Article ID | Journal | Published Year | Pages | File Type |
---|---|---|---|---|
1390079 | Carbohydrate Research | 2016 | 11 Pages |
•The alkaline treatment of carrageenans was modeled by DFT.•The substitution step (SN2) is the rate-limiting step.•Preferably, deprotonation precedes chair inversion.•No major difference by O-2 sulfation is observed in reaction rates.
Modeling of the conversion of methyl 4-O-methyl-α-d-galactopyranoside 6-sulfate (2) and 2,6-disulfate (1) into methyl 3,6-anhydro-4-O-methyl-α-d-galactopyranoside (4) and its 2-sulfate (3), respectively (Scheme 1) has been carried out using DFT at the M06-2X/6–311 + G(d,p)//M06-2X/6–31 + G(d,p) level with the polarizable continuum model (PCM) in water. The three steps necessary for the alkaline transformation of 6-sulfated (and 2,6-disulfated) galactose units into 3,6-anhydro derivatives were evaluated.
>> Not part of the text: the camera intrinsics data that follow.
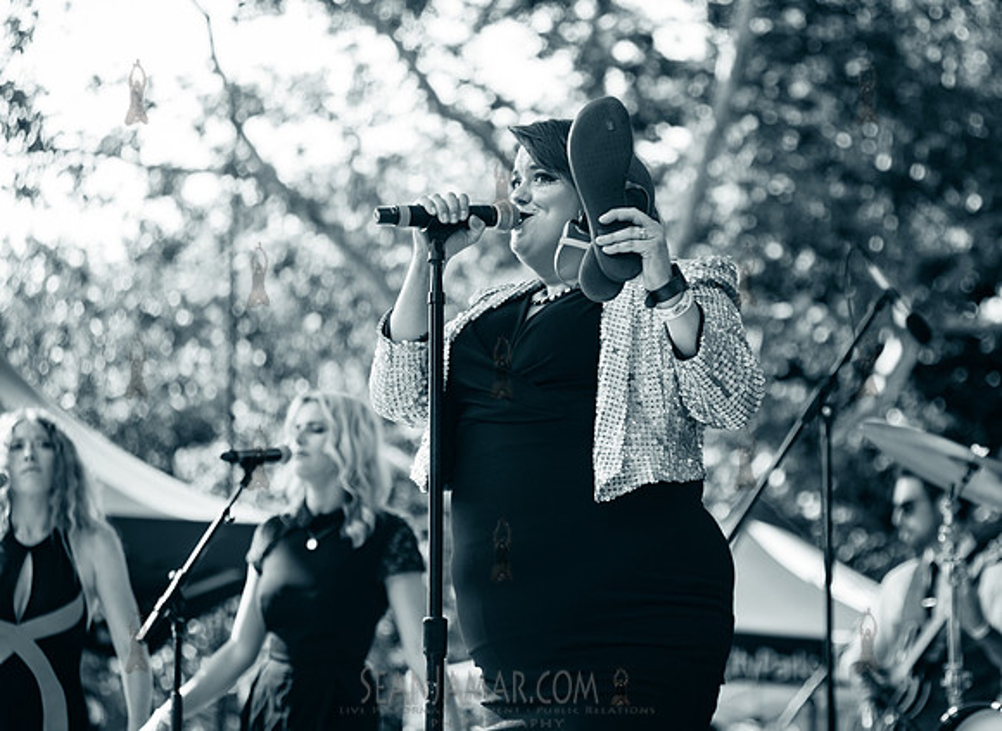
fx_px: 2790
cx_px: 627
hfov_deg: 20.3
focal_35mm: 97
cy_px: 348
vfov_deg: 14.9
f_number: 2.8
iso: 200
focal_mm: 80
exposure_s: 1/640
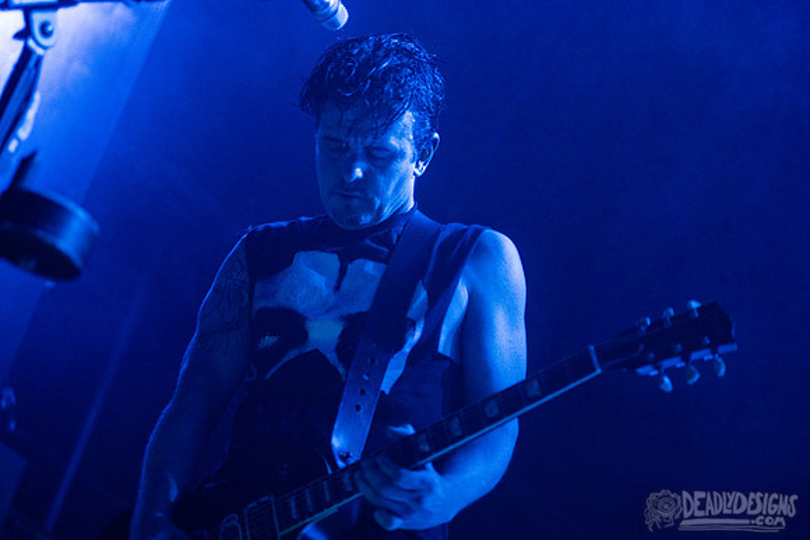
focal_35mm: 80
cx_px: 405
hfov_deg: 25.4
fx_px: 1800
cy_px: 270
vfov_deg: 17.1
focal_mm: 80
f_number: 3.2
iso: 3200
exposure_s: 1/80
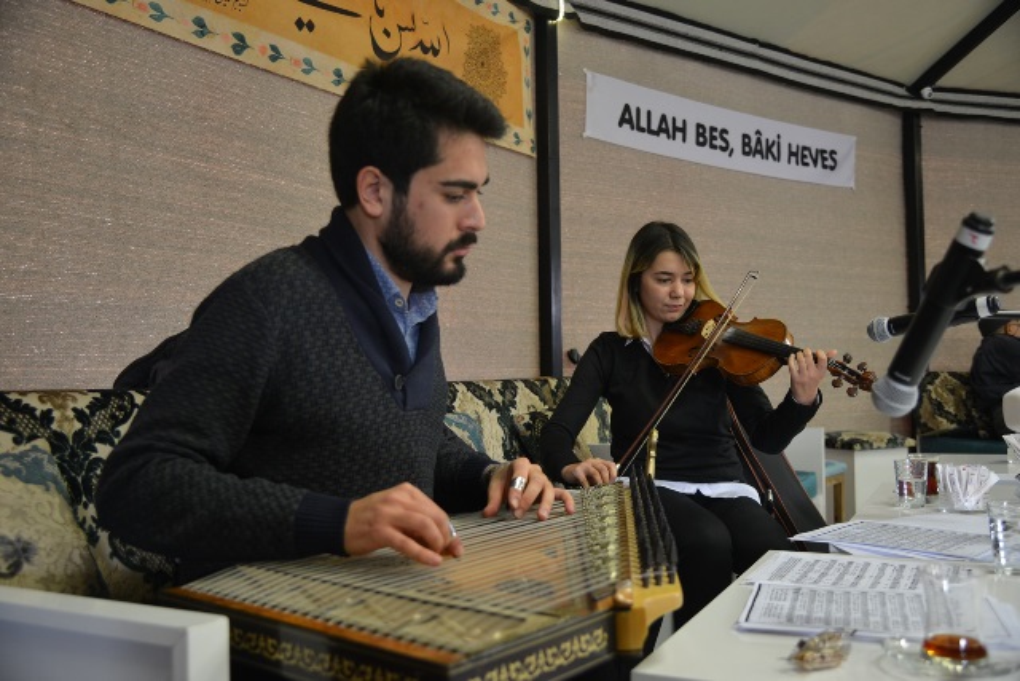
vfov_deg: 38.9
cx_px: 510
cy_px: 340
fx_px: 963
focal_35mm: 34
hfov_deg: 55.8
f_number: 4
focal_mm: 34
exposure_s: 1/80
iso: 800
The final substitution step appears to be the rate limiting, involving an activation energy of ca. 23 kcal/mol. The other two steps (deprotonation and chair inversion) combined involve lower activation energies (9–12 kcal/mol). Comparison of the thermodynamics and kinetics of the reactions suggest that if the deprotonation step precedes the chair inversion, the reaction should be faster for both compounds. No major differences in reaction rate can be theoretically predicted to be caused by the presence of sulfate on O-2, although one experimental result suggested that O-2 sulfation should increase the reaction rate. The conformational pathways are complex, given the large number of rotamers available for each compound, and the way that some of these rotamers combine into some of the pathways. In any case, the conformation OS2 appears as a common intermediate for the chair inversion processes.